The O'Day 32 Sailboat: Keel or Centerboard, It's Home To Those Who Understand Living. (1977)
Perhaps the key word is "liveable". Oh, the tri-cabin 32 is "cruisable" to be sure -- ready to kidnap six and stretch for far distant horizons.
And it's "sailable" in a way more commonly associated with leaner, more sparely equipped craft. But the word is "liveable", because being aboard an O'Day 32 is to experience the feelings of home in the undeniably romantic atmosphere of a ship at sea.
Home. Where the heart is.
The designers at Hunt Associates, John Deknatel and his colleagues, created a sailing vessel with privacy for three couples, two in each of three cabins.
And they established a minimum of 6'1" headroom throughout (6'5" in the main salon).
The roominess is equivalent to a conventional boat of over 40'. Yet the price is equivalent to space-starved conventional boats under 32'.
The master's stateroom aft is a secure command center where the skipper and his mate can get away from it all, yet have the charts at hand and be only a few steps from the binnacle.

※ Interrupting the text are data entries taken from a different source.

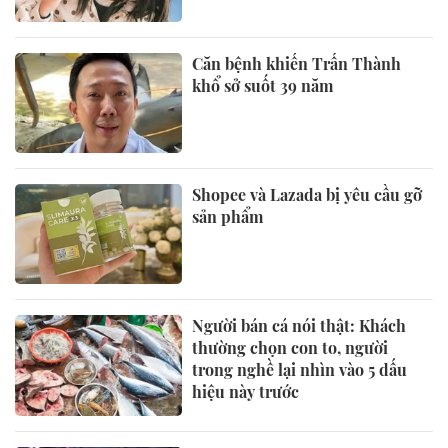
Căn bệnh khiến Trấn Thành
khổ sở suốt 39 năm
Shopee và Lazada bị yêu cầu gỡ
sản phẩm
Người bán cá nói thật: Khách
thường chọn con to, người
trong nghề lại nhìn vào 5 dấu
hiệu này trước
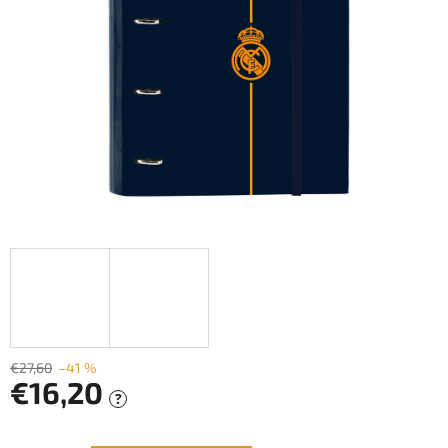
€27,60
–41 %
€16,20
?
Jednotková
cena:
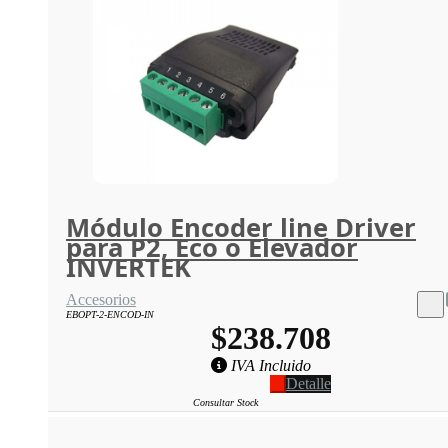
Módulo Encoder line Driver
para P2, Eco o Elevador
INVERTEK
Accesorios
EBOPT-2-ENCOD-IN
$238.708
IVA Incluido
Detalle
Consultar Stock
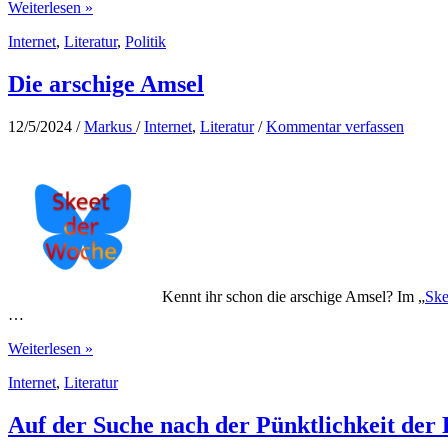
Verschleppter
Weiterlesen »
Klimaschutz
Internet
,
Literatur
,
Politik
Die arschige Amsel
12/5/2024
/
Markus
/
Internet
,
Literatur
/
Kommentar verfassen
Kennt ihr schon die arschige Amsel? Im „
Ske
…
Die
Weiterlesen »
arschige
Internet
,
Literatur
Amsel
Auf der Suche nach der Pünktlichkeit der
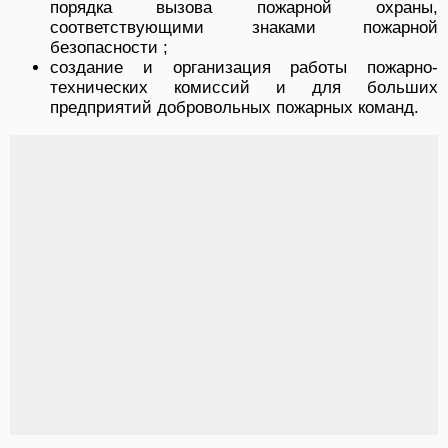
порядка вызова пожарной охраны,
соответствующими знаками пожарной
безопасности ;
создание и организация работы пожарно-
технических комиссий и для больших
предприятий добровольных пожарных команд.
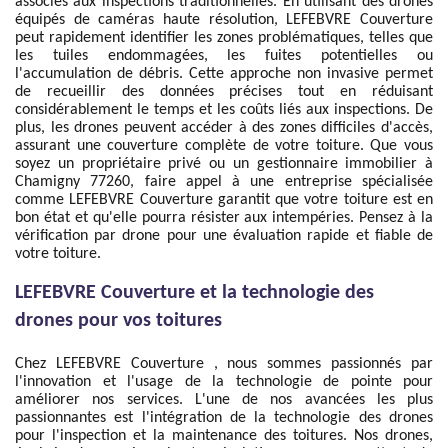
associés aux inspections traditionnelles. En utilisant des drones
équipés de caméras haute résolution, LEFEBVRE Couverture
peut rapidement identifier les zones problématiques, telles que
les tuiles endommagées, les fuites potentielles ou
l'accumulation de débris. Cette approche non invasive permet
de recueillir des données précises tout en réduisant
considérablement le temps et les coûts liés aux inspections. De
plus, les drones peuvent accéder à des zones difficiles d'accès,
assurant une couverture complète de votre toiture. Que vous
soyez un propriétaire privé ou un gestionnaire immobilier à
Chamigny 77260, faire appel à une entreprise spécialisée
comme LEFEBVRE Couverture garantit que votre toiture est en
bon état et qu'elle pourra résister aux intempéries. Pensez à la
vérification par drone pour une évaluation rapide et fiable de
votre toiture.
LEFEBVRE Couverture et la technologie des
drones pour vos toitures
Chez LEFEBVRE Couverture , nous sommes passionnés par
l'innovation et l'usage de la technologie de pointe pour
améliorer nos services. L'une de nos avancées les plus
passionnantes est l'intégration de la technologie des drones
pour l'inspection et la maintenance des toitures. Nos drones,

They share a double that fills up the whole stern of the boat, a private head with washstand, and a hanging locker.
The main salon is a gracious gathering area, an open and airy dining place, and a night time private cabin for two special guests.
Aft and starboard, is the nerve center of any boat, the galley. Spacious counters surround an alcohol stove, a sink, an icebox and a pressurized water system.
Ships stores all have their proper place. And while preparing meals, the cook shares in the air, sky and conversations of the cockpit.
View of the Main Saloon and Galley of the O'Day 32
A head is tucked away to port with a vanity and sink outboard, and a shower area with pressurized water.
The fo'c'sle is dominated by a huge double V-berth and those lucky enough to share it also share their own hanging locker. Shelves and personal stowage crannies abound, because we know all too well the collector's urges when cruising.
You can take it with you.
All of these luxuries would be unimportant if the O'Day 32 were just another motorsailer. Its performance is, perhaps, what will surprise you.
For a big boat, it's not particularly chunky, and carries its waterline all the way to the stern. With very little fussing by the crew, the 32 sails vividly enough to suggest fantasies of racing. (Don't even think it!)
Yet, even the centerboarder charges to weather like a train (small wonder, with a 7'1" draft, board down) and glides downhill on feathers of wind (3'4" draft, board up). The keel version with its 4'6" draft is simpler and more stable.
The classic sloop rig was chosen because it is fast on the beats, spreads sail on the reaches, and can carry a good sized chute downwind.
Yet each sail is small enoligh to be handled by one person.
Crew, kids and guests will be dry and safe in the big, deep center cockpit — some might even choose to spend the night there under the stars.
Standard diesel power will move the 32 at about 7 knots.
There's a point at which the boat must speak for itself. The 32, in person, is eloquent. Look one over with your O'Day dealer. And prepare yourself to go a little crazy.